The 1944 film “Gaslight” stars Ingrid Bergman as a naive young woman named Paula who marries a dashing man after a whirlwind romance.
The problem is the man is a liar, although she doesn’t realize this because his lies are calculated and bizarre and slowly meted out. In one scene she sees the gas lights in their home dim and brighten. He tells her she’s only imagining things. She begins to doubt everything.
“You’re not going out of your mind, you’re being slowly and systematically driven out of your mind,” a detective tells Paula.
“But why, why?!” Paula cries in tortured agony.
Every lie is a log on the fire of her growing despair. As she falls apart, he gains control.
That’s why people are using the term gaslighting to explain why President Trump tells so many lies.
The film, and the 1938 play that inspired it, spawned the term gaslighting to describe a psychological power tactic. Gaslighting warning signs include: telling blatant lies, denying something was said even though you have proof, accusing other people of lying and aligning others against you. It’s a go-to tool for abusers, cult leaders and dictators.
In 2016, gaslighting picked up traction as a verb in reference to politicians claiming that something had or hadn’t happened, most notably in a Teen Vogue piece written by Lauren Duca called, “Donald Trump is Gaslighting America.” It hasn’t gone away.
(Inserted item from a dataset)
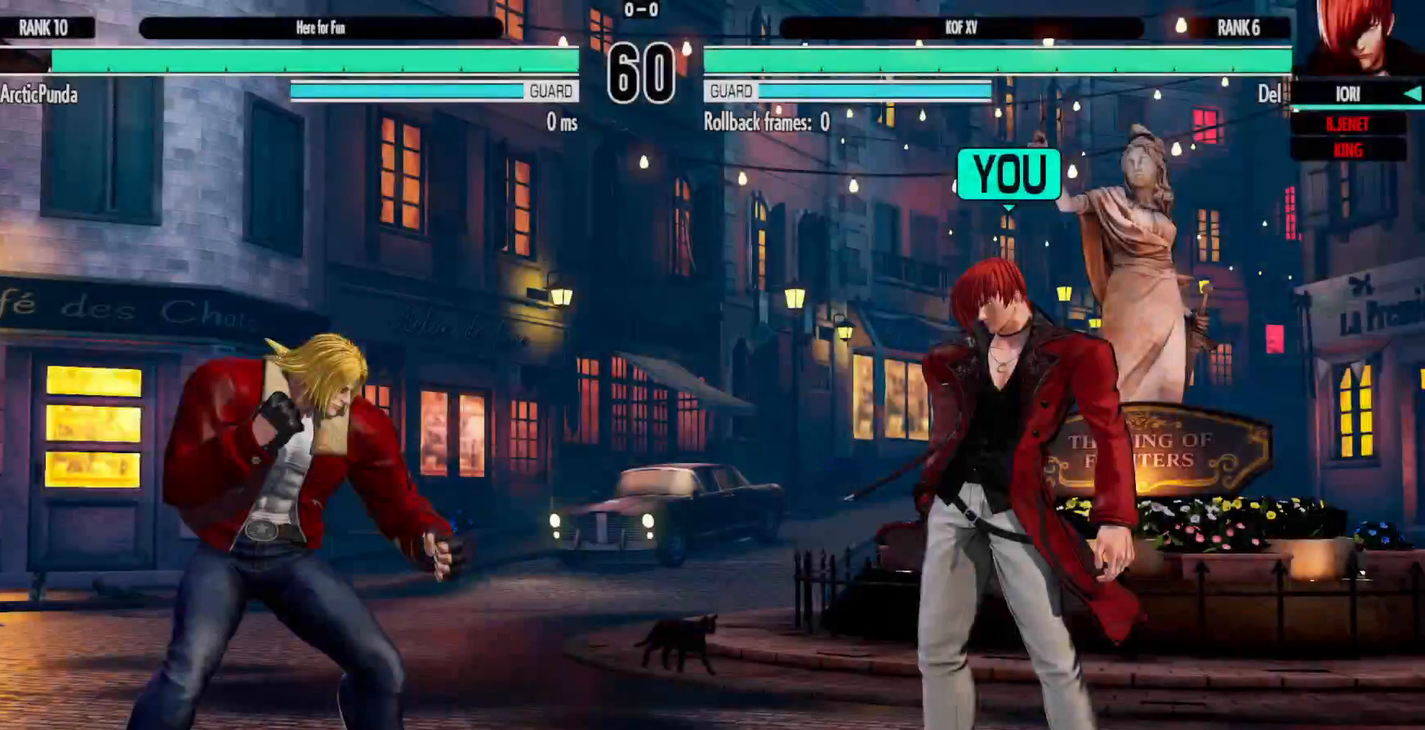
{"buttons": [], "left_stick": "center", "right_stick": "center", "events": [[50, "X", "up"], [233, "DPAD_DOWN", "up"], [283, "A", "down"], [283, "DPAD_RIGHT", "up"], [433, "A", "up"]]}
Trump has been called the gaslighter-in-chief. May saw the release of a new book titled, “Gaslighting America: Why We Love it When Trump Lies to Us.”
There likely isn’t a president who hasn’t told a lie, but the sheer number told by Trump is, to say the least, troubling to people around the world. The Washington Post’s Fact Checker feature has kept track of them since he took office, with detailed explanations of each claim and how many times it’s been repeated. As of the last count, in the 497 days since he took office, he’s made 3,251 false or misleading claims, an average of 6.5 a day. You can search them by subject (Russia, trade, guns, environment, etc.) on Fact Checker’s website.
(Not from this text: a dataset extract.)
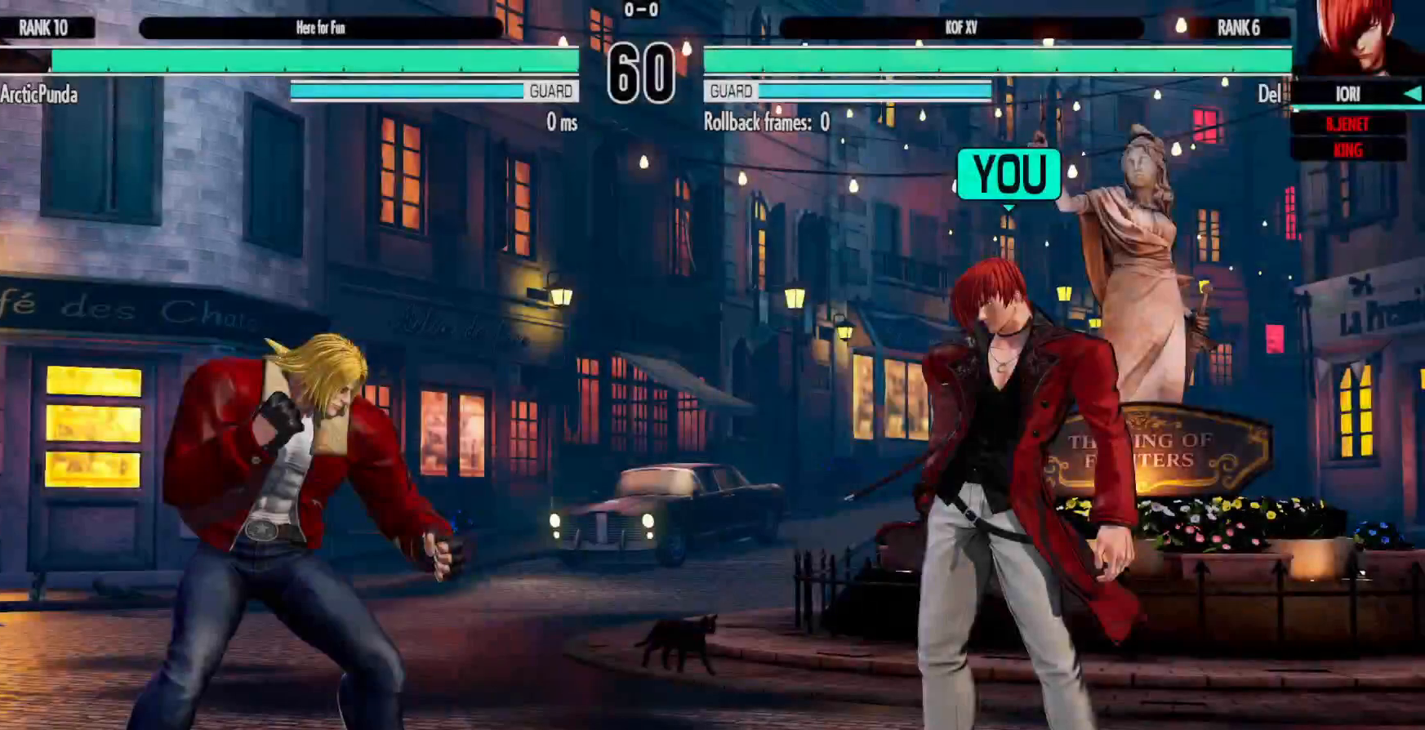
{"buttons": [], "left_stick": "center", "right_stick": "center", "events": []}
But President Obama lied in office, call those rushing to Trump’s defense.
That’s been analyzed too. Trump told nearly six times more lies in the first 10 months of his presidency than Obama did in his entire eight-year term, according to a December analysis by the New York Times.
Trump has shrugged off these accountings by the press. He’s repeatedly called journalists the “most dishonest” people (see above warning signs).
So, how to deal with all the drama?
Gaslighting only works when the victim isn’t aware of what’s going on.